Continuous‐Spectrum–Polarization Recombinant Optical Encryption with a Dielectric Metasurface

The Jones matrix, with eight degrees of freedom (DoFs), provides a general mathematical framework for the multifunctional design of metasurfaces. Theoretically, the maximum eight DoFs can be further extended in the spectrum dimension to endow unique encryption capabilities. However, the topology and intrinsic spectral responses of meta‐atoms constrains the continuous engineering of polarization evolution over wavelength dimension. In this work, a forward evolution strategy to quickly establish the mapping relationships between the solutions of the dispersion Jones matrix and the spectral responses of meta‐atoms is reported. Based on the eigenvector transformation method, arbitrary conjugate polarization channels over the continuous‐spectrum dimension are successfully reconstructed. As a proof‐of‐concept, a silicon metadevice is demonstrated for optical information encryption transmission. Remarkably, the arbitrary combination forms of polarization and wavelength dimension increase the information capacity (210), and the measured polarization contrasts of the conjugate polarization conversion are >94% in the entire wavelength range (3–4 µm).
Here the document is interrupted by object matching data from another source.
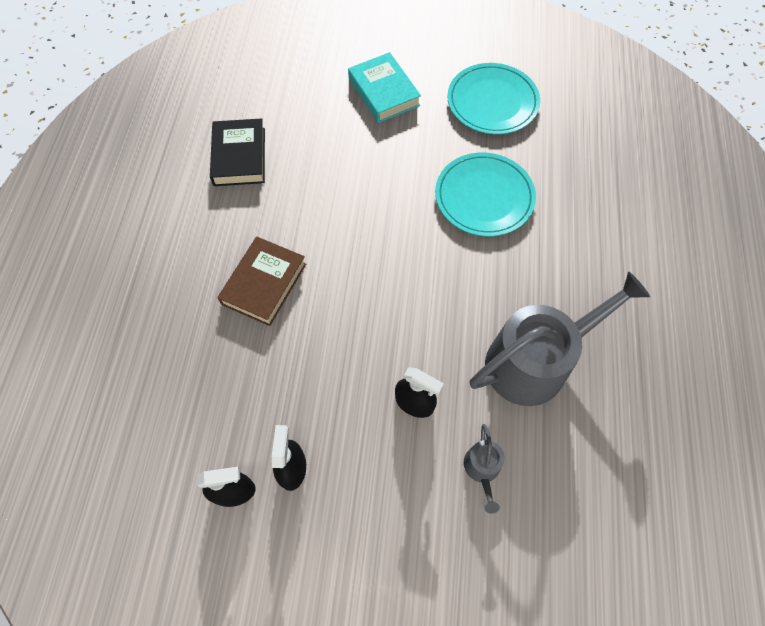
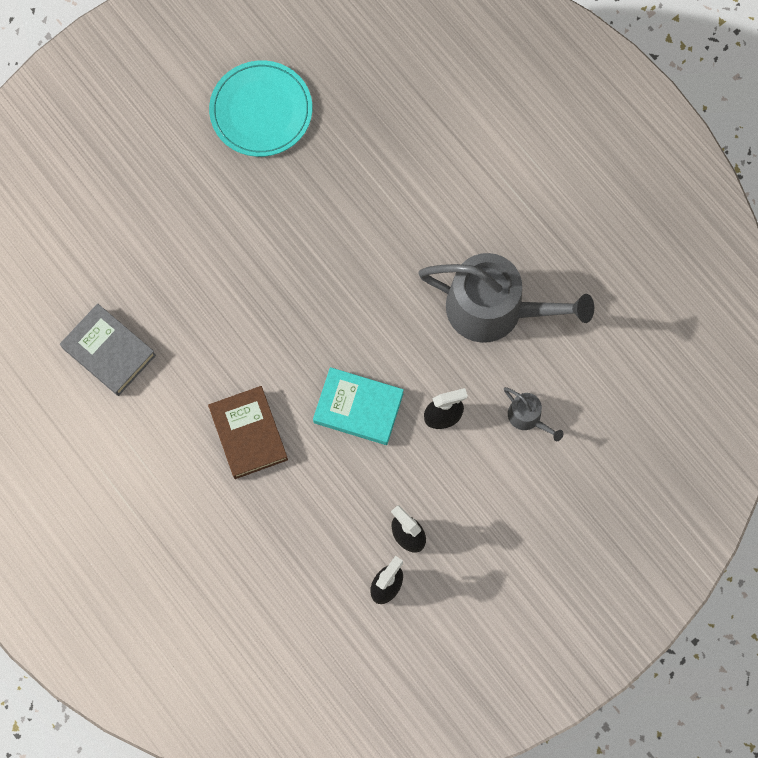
camera: 45 degrees left, 10 degrees up
black book [210,118,265,186] -> grey book [60,303,156,396]
turquoise book [348,52,421,123] -> turquoise book moved to [313,367,404,445]
turquoise plate [435,153,536,236] -> none
grey watering can [470,271,650,406] -> grey watering can turned 90 degrees clockwise [419,253,594,343]

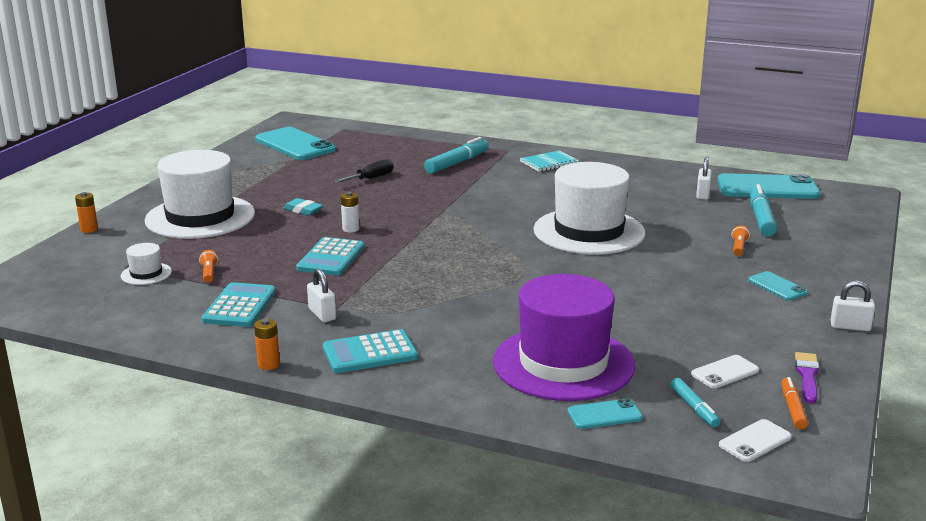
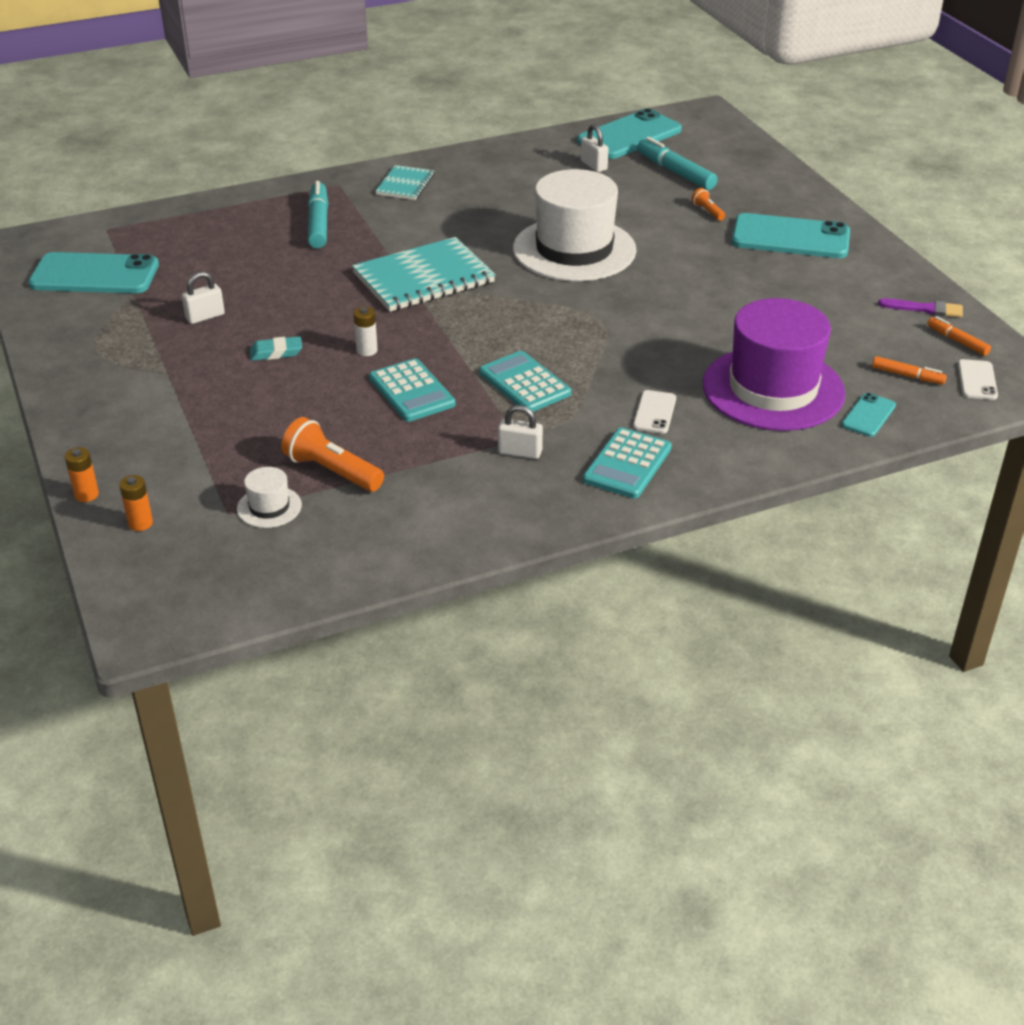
camera: 45 degrees left, 15 degrees up
white hat [144,150,255,239] -> none
orange flashlight [199,250,218,283] -> orange flashlight [281,417,384,492], size x1.96
turquoise calculator [202,282,276,327] -> turquoise calculator moved to [479,351,571,412]
orange battery [254,318,280,370] -> orange battery moved to [119,475,153,531]
black screwdriver [333,159,393,183] -> none
turquoise marker [671,378,720,427] -> orange marker [872,356,947,385]
white phone [691,355,759,388] -> white phone moved to [633,390,676,434]
turquoise phone [748,271,808,300] -> turquoise phone [732,213,850,258], size x2.07
purple brush [795,352,819,404] -> purple brush turned 135 degrees clockwise [878,298,963,318]
white padlock [831,281,875,331] -> white padlock moved to [182,272,225,324]
none -> turquoise notebook [352,237,496,312]

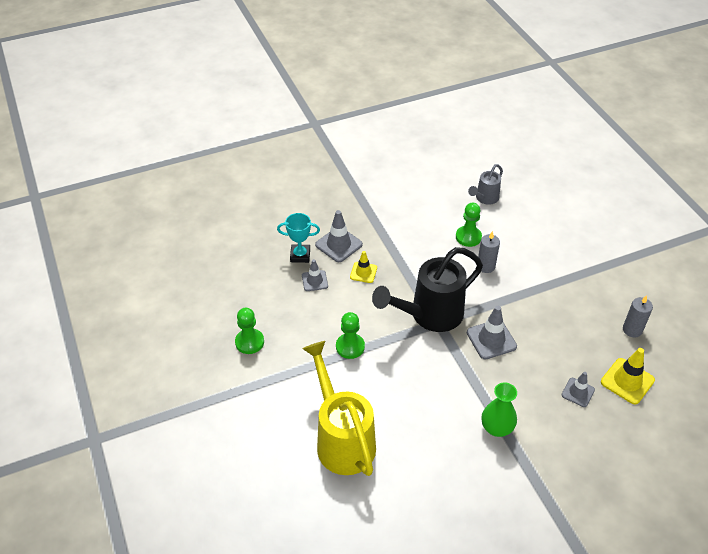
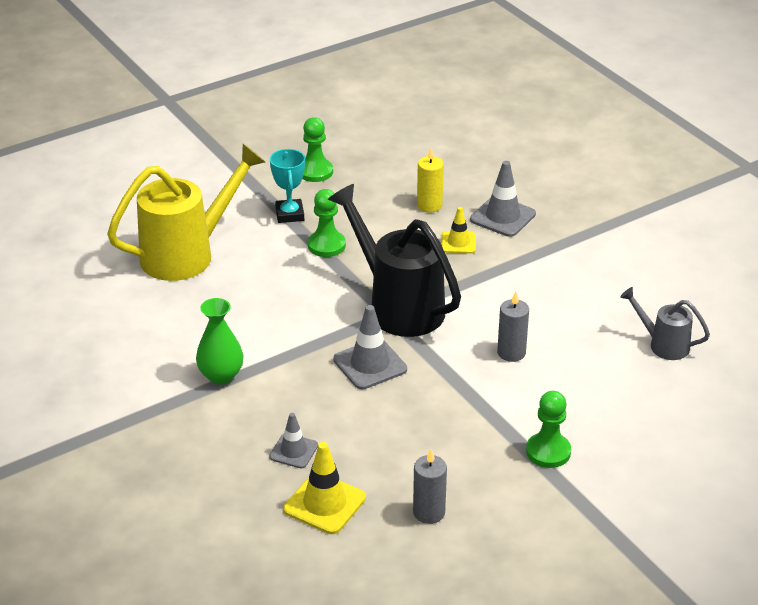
camera: 80 degrees right, 10 degrees down
turquoise trophy [277,213,320,263] -> turquoise trophy moved to [270,149,305,223]
grey traffic cone [302,259,328,291] -> yellow candle [417,148,444,213]
green pawn [456,203,482,247] -> green pawn moved to [526,391,571,468]

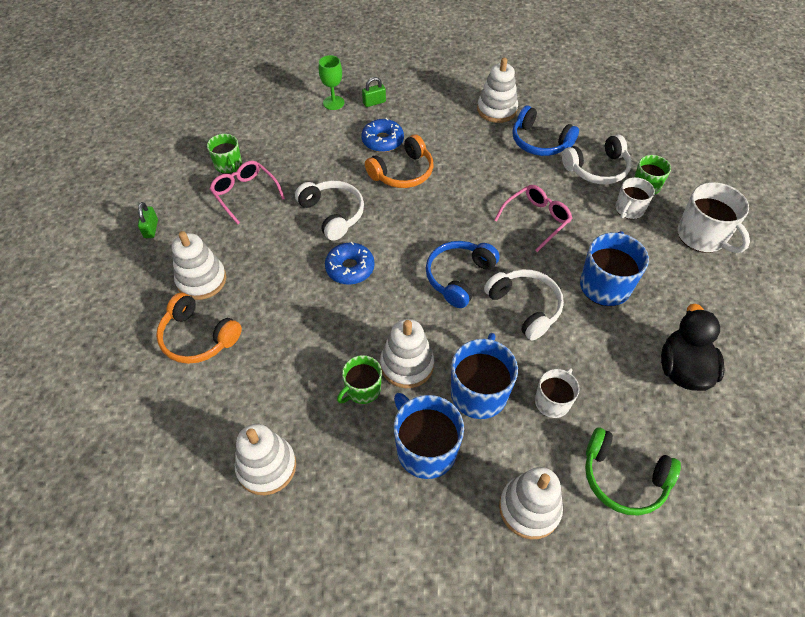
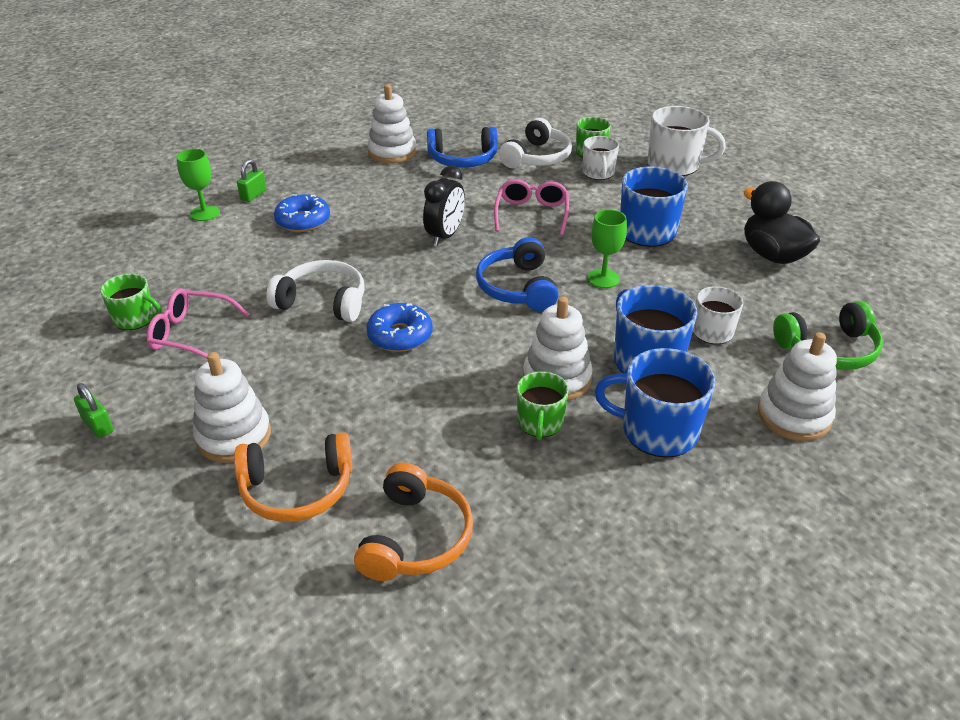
camera: 40 degrees left, 15 degrees down
white stacking toy [235,424,296,495] -> none
orange headphones [365,134,434,188] -> orange headphones moved to [354,462,473,581]
white headphones [484,269,564,340] -> green goblet [588,209,627,288]
none -> black clock [423,166,465,246]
It is believed that the proposed approach will benefit secure optical and quantum information technologies. Continuous‐spectrum–polarization recombinant optical encryption with all‐silicon metasurface is reported. The arbitrary and continuous combination of polarization and wavelength channels enables the dramatic increase of information capacity to 210 or more. The high transmittance and large operation bandwidth in mid‐infrared further promise the high‐capability encryption communication application in this indispensable atmosphere window.